Emulating a big-endian s390x with QEMU by Simon Willison is a good introduction to Docker/QEMU settings for emulating s390x.

If the above does not work, you may also want to try the following:

docker run --rm --privileged tonistiigi/binfmt --install all
docker buildx create --name mybuilder --use
docker run -it multiarch/ubuntu-core:s390x-focal /bin/bash

Pull request

Once you’ve pushed your changes to your fork, you can create a pull request (PR) on the main project repository. Please provide a clear and detailed description of your changes in the PR, and reference any related issues.

util directory

Algorithm implementations used by the mmh3 module

The util directory contains C files that were generated from the SMHasher C++ project by Austin Appleby.

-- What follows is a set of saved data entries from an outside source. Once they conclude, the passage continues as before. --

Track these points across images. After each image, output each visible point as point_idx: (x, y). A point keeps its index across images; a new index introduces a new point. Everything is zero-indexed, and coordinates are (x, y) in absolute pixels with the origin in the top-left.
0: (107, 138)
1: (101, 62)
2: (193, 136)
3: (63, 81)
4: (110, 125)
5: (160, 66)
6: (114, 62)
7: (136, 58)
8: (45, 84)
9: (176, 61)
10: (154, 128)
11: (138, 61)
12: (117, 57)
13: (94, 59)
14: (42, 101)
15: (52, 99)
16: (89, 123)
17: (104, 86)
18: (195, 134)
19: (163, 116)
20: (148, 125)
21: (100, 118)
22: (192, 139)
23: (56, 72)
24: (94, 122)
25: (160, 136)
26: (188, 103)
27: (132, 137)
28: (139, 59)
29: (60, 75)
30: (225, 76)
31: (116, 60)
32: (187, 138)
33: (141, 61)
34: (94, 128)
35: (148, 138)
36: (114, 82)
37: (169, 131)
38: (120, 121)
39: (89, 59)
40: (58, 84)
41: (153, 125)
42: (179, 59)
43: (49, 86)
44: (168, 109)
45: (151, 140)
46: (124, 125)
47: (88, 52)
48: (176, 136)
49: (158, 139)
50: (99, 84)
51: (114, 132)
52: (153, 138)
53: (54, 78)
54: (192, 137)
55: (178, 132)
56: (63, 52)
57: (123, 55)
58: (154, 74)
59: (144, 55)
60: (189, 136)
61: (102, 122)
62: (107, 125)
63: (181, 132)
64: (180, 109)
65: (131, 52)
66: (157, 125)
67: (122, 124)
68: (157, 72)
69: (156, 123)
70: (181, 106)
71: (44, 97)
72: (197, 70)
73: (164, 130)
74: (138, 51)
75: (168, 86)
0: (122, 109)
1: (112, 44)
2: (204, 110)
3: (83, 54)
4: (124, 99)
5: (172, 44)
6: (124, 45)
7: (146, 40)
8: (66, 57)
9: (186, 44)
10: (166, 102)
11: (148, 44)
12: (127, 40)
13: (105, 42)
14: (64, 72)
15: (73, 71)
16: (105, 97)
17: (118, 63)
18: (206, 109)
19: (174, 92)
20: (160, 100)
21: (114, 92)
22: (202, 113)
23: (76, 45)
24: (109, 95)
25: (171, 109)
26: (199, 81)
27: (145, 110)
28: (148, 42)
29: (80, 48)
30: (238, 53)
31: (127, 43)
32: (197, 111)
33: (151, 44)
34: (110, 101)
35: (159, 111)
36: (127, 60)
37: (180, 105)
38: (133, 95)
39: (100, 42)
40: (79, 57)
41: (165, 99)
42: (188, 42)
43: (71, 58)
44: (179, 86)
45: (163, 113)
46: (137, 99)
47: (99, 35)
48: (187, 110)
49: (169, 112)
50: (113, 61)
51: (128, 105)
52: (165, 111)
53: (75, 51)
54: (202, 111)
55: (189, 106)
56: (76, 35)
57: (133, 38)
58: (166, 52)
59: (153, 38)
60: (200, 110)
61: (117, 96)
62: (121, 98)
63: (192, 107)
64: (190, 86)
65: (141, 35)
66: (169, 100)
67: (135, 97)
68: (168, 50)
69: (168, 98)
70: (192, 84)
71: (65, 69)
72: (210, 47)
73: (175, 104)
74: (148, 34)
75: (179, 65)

The idea of the subproject directory loosely follows the hashlib implementation of CPython.

Updating mmh3 core C code

Run tox -e build_cfiles. This will fetch Appleby’s original SMHasher project as a git submodule and then generate PEP 7-compliant C code from the original project.

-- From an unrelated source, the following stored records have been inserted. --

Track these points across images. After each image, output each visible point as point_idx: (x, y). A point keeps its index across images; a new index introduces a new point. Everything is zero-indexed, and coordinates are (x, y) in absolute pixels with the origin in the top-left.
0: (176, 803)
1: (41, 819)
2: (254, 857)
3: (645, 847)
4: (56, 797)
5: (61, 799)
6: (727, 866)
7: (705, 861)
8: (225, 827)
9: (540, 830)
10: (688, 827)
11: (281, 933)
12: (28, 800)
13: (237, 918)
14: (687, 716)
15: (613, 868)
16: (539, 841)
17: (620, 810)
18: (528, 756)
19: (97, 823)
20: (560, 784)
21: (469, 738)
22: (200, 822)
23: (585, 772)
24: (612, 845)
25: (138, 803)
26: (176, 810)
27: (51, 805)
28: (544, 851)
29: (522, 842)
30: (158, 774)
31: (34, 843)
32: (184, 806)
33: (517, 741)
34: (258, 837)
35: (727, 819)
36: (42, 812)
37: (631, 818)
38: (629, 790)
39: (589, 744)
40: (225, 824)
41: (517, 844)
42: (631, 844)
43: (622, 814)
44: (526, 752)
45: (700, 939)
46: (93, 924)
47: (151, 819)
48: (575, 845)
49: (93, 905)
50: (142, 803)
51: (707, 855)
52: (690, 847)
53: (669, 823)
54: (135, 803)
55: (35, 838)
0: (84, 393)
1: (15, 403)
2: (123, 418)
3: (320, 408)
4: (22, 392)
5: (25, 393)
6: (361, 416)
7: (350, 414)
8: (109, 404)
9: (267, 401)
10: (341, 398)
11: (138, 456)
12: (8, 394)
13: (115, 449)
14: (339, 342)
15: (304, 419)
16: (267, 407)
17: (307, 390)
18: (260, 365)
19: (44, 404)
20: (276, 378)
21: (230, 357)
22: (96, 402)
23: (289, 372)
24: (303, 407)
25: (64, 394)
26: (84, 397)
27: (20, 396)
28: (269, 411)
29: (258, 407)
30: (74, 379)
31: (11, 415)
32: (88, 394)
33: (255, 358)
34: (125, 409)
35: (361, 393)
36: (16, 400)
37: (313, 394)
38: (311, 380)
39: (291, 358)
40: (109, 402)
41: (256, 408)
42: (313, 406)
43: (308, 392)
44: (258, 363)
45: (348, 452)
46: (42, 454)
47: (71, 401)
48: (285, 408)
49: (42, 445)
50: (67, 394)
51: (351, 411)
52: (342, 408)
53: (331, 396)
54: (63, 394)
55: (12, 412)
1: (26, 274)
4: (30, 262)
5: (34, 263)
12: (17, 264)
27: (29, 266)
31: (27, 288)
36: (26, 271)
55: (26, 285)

To perform further edits, add transformation code to the refresh.py script, instead of editing murmurhash3.* files manually. Then, run tox -e build_cfiles again to update the murmurhash3.* files.

Local files

  1. ./util/README.md

  2. ./util/refresh.py

  3. ./util/FILE_HEADER

Generated files

  1. ./src/mmh3/murmurhash3.c

  2. ./src/mmh3/murmurhash3.h

Benchmarking

To run benchmarks locally, try the following command:

tox -e benchmark -- -o OUTPUT_FILE \
            --test-hash HASH_NAME --test-buffer-size-max HASH_SIZE

where OUTPUT_FILE is the output file name (json formatted), HASH_NAME is the name of the hash, and HASH_SIZE is the maximum buffer size to be tested in bytes.

For example,

mkdir -p _results
tox -e benchmark -- -o _results/mmh3_128.json \
            --test-hash mmh3_128 --test-buffer-size-max 262144

As of version 4.2.0, the following hash function identifiers are available for benchmarking: mmh3_32, mmh3_128, xxh_32, xxh_64, xxh3_64, xxh3_128, pymmh3_32, pymmh3_128, md5, and sha1.

The owner of the repository can run the benchmark on GitHub Actions by using the workflow defined in .github/workflows/benchmark.yml.

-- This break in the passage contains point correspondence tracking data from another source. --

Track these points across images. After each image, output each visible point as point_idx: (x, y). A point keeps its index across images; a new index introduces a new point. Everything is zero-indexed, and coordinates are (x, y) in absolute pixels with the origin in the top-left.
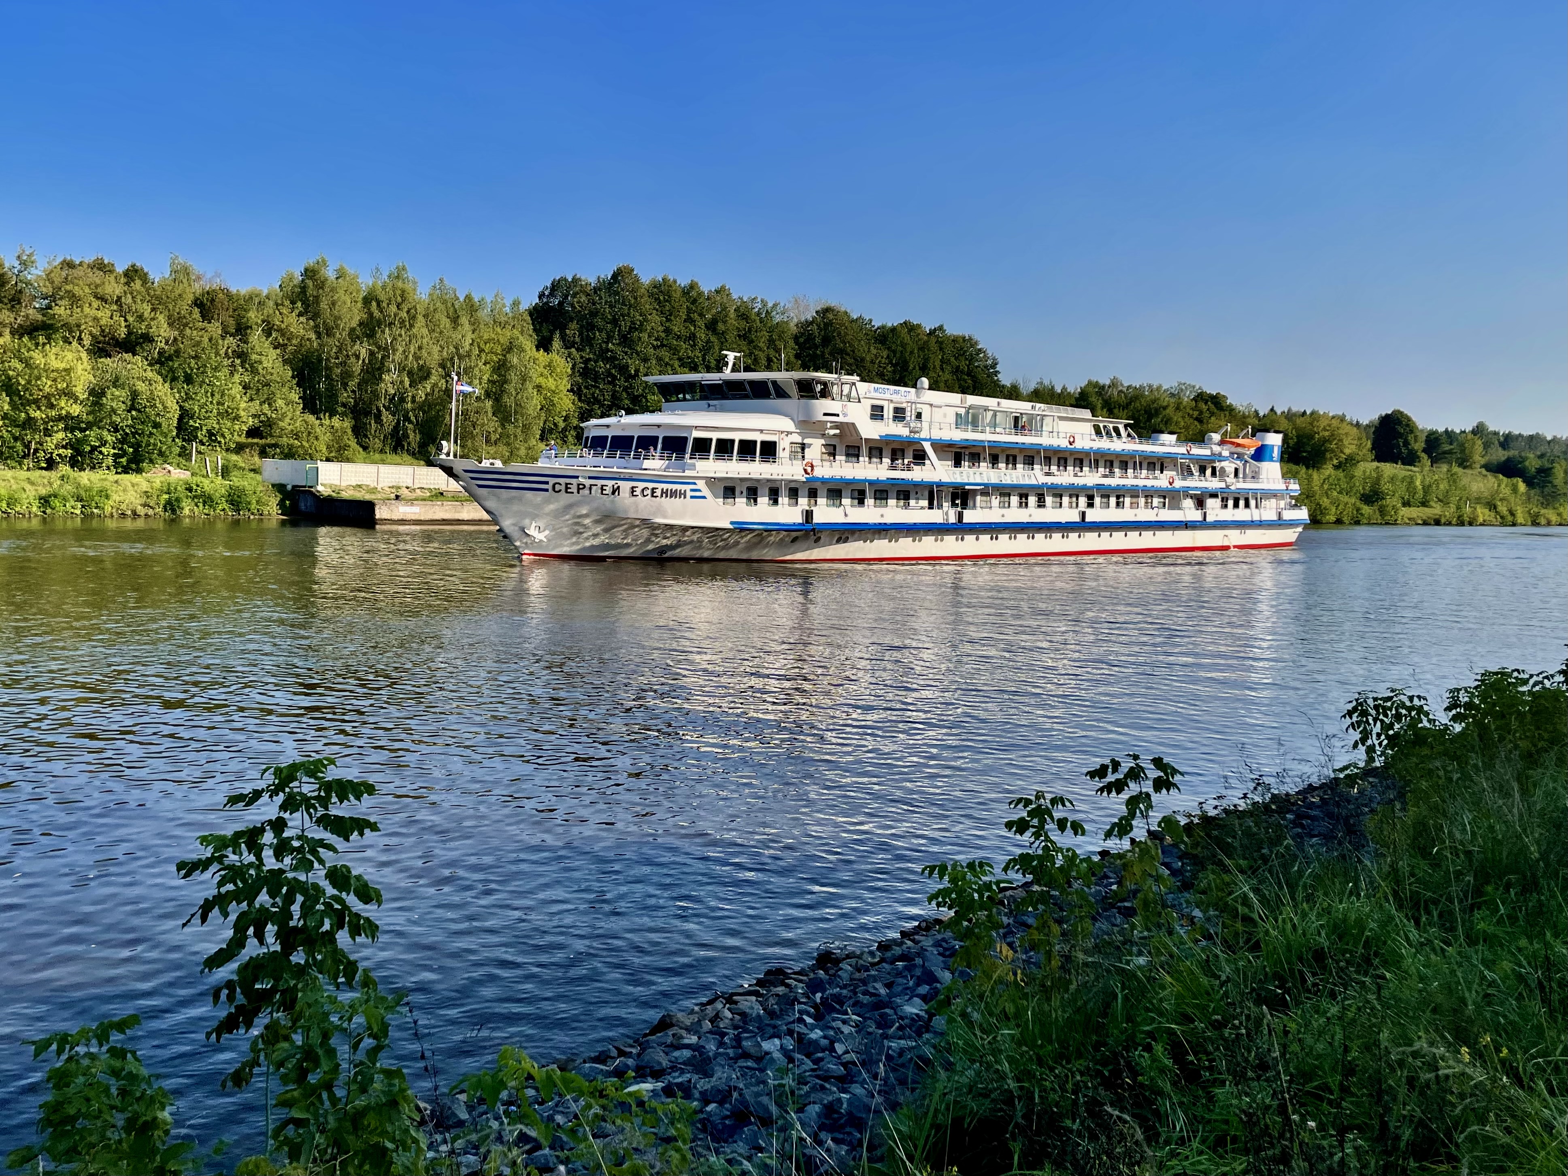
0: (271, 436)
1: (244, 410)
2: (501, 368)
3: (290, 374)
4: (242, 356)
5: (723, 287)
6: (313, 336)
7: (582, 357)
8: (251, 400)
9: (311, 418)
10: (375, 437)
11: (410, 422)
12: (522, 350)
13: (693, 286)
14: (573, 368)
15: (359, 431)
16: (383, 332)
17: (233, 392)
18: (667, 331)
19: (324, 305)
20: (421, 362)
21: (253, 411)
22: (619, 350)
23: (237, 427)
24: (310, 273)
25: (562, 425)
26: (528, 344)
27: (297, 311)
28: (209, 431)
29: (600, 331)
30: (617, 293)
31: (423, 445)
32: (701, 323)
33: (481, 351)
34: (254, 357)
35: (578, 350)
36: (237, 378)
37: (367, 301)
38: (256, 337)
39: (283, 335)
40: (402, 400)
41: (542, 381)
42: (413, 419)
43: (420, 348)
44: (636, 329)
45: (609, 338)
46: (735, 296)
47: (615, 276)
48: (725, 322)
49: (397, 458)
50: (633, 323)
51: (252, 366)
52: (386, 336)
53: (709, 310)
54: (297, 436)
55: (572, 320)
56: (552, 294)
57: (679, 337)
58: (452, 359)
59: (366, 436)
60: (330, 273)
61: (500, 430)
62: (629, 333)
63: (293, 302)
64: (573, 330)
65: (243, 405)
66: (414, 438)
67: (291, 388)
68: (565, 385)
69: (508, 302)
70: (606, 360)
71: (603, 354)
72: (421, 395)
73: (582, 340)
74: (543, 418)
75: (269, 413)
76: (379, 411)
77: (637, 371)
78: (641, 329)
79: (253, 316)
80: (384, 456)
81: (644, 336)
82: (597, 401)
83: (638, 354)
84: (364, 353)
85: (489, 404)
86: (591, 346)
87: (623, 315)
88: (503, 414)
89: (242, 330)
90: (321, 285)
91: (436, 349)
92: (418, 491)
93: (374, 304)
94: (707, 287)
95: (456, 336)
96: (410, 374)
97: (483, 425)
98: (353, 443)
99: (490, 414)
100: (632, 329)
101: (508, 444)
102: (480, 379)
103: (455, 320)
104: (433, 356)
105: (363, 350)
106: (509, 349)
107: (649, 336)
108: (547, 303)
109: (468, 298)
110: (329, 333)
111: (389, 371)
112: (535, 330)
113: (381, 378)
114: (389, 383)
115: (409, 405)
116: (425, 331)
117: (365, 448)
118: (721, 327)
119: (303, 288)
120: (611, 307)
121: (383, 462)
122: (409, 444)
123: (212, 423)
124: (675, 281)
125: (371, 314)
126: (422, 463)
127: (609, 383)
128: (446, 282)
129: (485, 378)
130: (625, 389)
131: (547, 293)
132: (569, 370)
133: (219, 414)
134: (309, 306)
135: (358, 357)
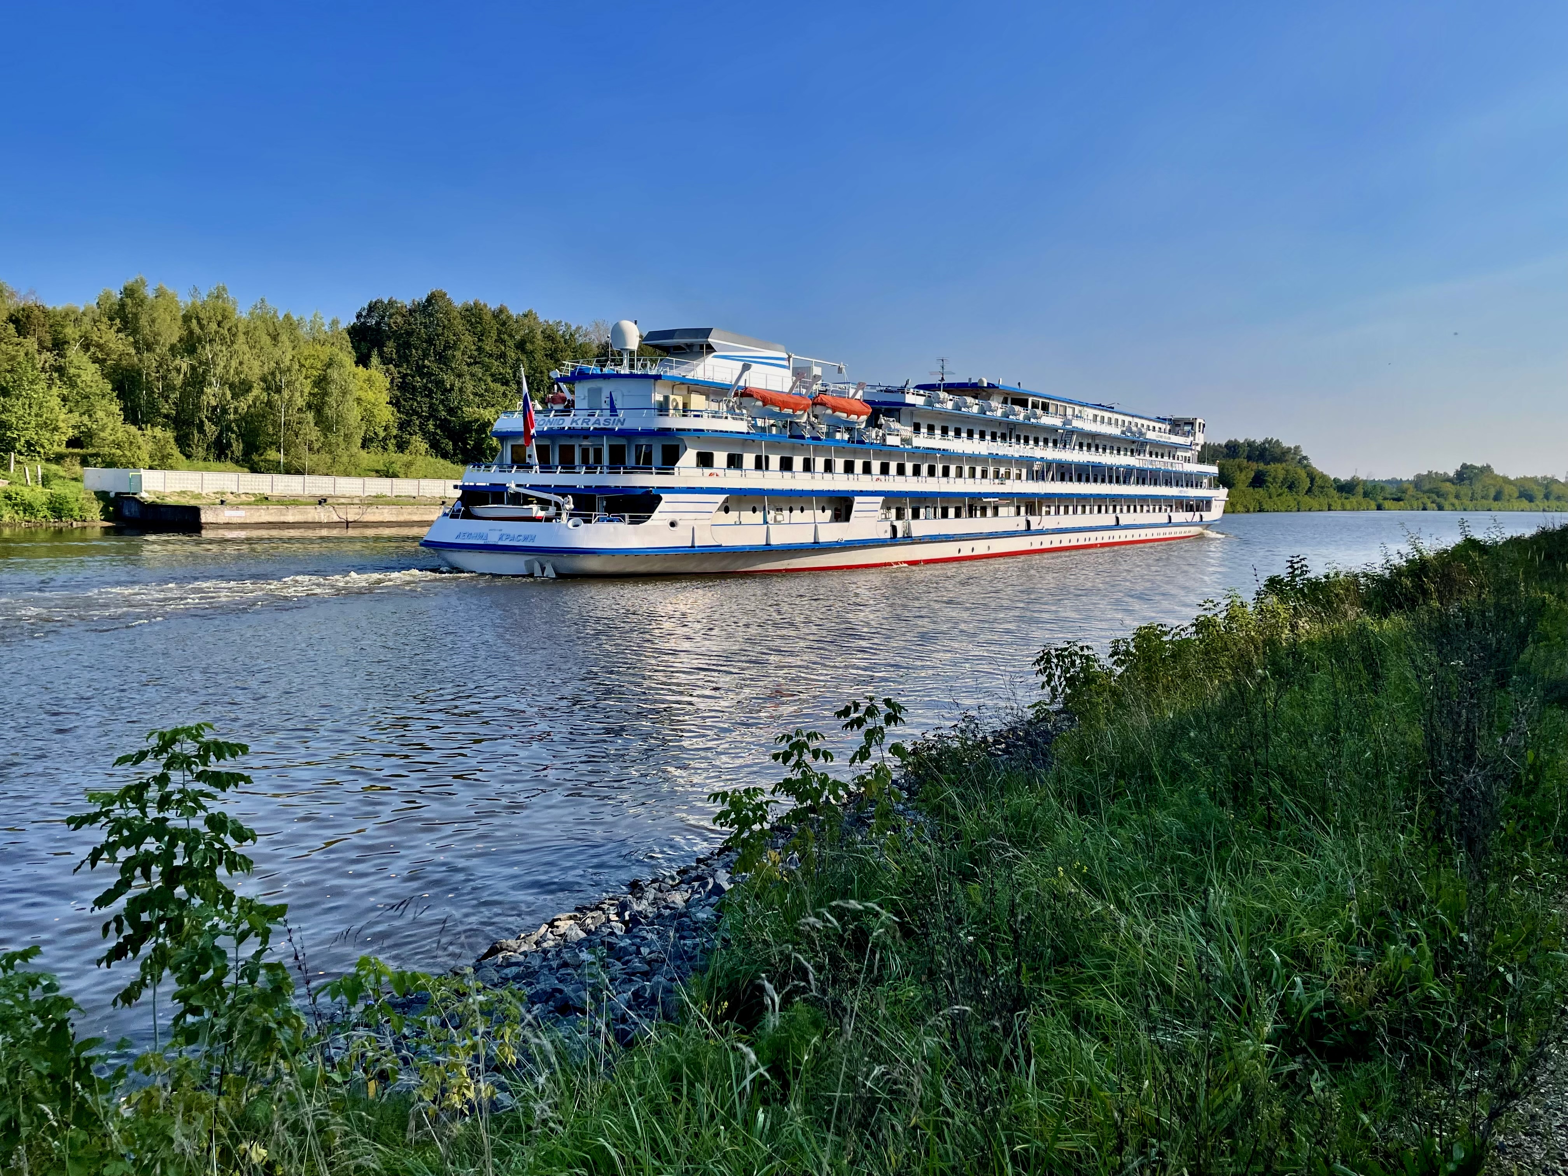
0: (92, 446)
1: (63, 421)
2: (322, 382)
3: (110, 387)
4: (60, 370)
5: (530, 312)
6: (133, 351)
7: (399, 373)
8: (71, 411)
9: (133, 429)
10: (197, 446)
11: (233, 432)
12: (341, 366)
13: (501, 311)
14: (392, 382)
15: (183, 442)
16: (204, 347)
17: (51, 404)
18: (479, 349)
19: (144, 321)
20: (242, 376)
21: (73, 422)
22: (434, 367)
23: (56, 438)
24: (129, 292)
25: (382, 434)
26: (347, 358)
27: (115, 328)
28: (27, 442)
29: (417, 349)
30: (431, 315)
31: (247, 453)
32: (510, 343)
33: (302, 366)
34: (72, 371)
35: (396, 366)
36: (55, 391)
37: (186, 319)
38: (74, 352)
39: (101, 350)
40: (225, 411)
41: (362, 394)
42: (235, 428)
43: (241, 363)
44: (450, 348)
45: (425, 356)
46: (541, 320)
47: (429, 300)
48: (532, 343)
49: (221, 465)
50: (447, 342)
51: (70, 379)
52: (207, 352)
53: (517, 332)
54: (119, 446)
55: (389, 338)
56: (369, 315)
57: (491, 355)
58: (273, 374)
59: (189, 446)
60: (149, 293)
61: (322, 439)
62: (444, 351)
63: (111, 319)
64: (390, 348)
65: (62, 417)
66: (238, 448)
67: (112, 400)
68: (385, 397)
69: (327, 321)
70: (422, 375)
71: (420, 370)
72: (243, 406)
73: (399, 357)
74: (364, 428)
75: (89, 424)
76: (202, 422)
77: (452, 386)
78: (455, 347)
79: (70, 332)
80: (207, 463)
81: (458, 354)
82: (415, 413)
83: (452, 369)
84: (184, 367)
85: (310, 416)
86: (408, 362)
87: (438, 335)
88: (324, 424)
89: (59, 345)
90: (141, 303)
91: (256, 364)
92: (243, 496)
93: (194, 321)
94: (514, 311)
95: (277, 353)
96: (232, 386)
97: (306, 434)
98: (176, 452)
99: (312, 424)
100: (447, 347)
101: (330, 452)
102: (302, 392)
103: (275, 338)
104: (254, 370)
105: (184, 364)
106: (329, 365)
107: (463, 354)
108: (364, 323)
109: (287, 317)
110: (149, 348)
111: (210, 384)
112: (353, 347)
113: (202, 392)
114: (211, 395)
115: (232, 416)
116: (245, 348)
117: (188, 457)
118: (529, 347)
119: (122, 306)
120: (425, 327)
121: (207, 469)
122: (232, 452)
123: (31, 434)
124: (485, 306)
125: (191, 333)
126: (246, 470)
127: (426, 396)
128: (266, 303)
129: (307, 391)
130: (442, 401)
131: (364, 314)
132: (388, 386)
133: (37, 425)
134: (127, 322)
135: (178, 371)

After obtaining the benchmark results, you can plot graphs by plot_graph.py. The following is an example of how to run the script:

tox -e plot -- --output-dir docs/_static RESULT_DIR/*.json

where RESULT_DIR is the directory containing the benchmark results. The names of json files should be in the format of HASH_IDENTIFER.json, e.g., mmh3_128.json.

Documentation

Project documentation files are mainly written in the Markdown format and are located in the docs. The documentation is automatically built and hosted on the Read the Docs.

To build the documentation locally, use the following command:

tox -e docs

To check the result of the built documentation, open docs/_build/html/index.html in your browser.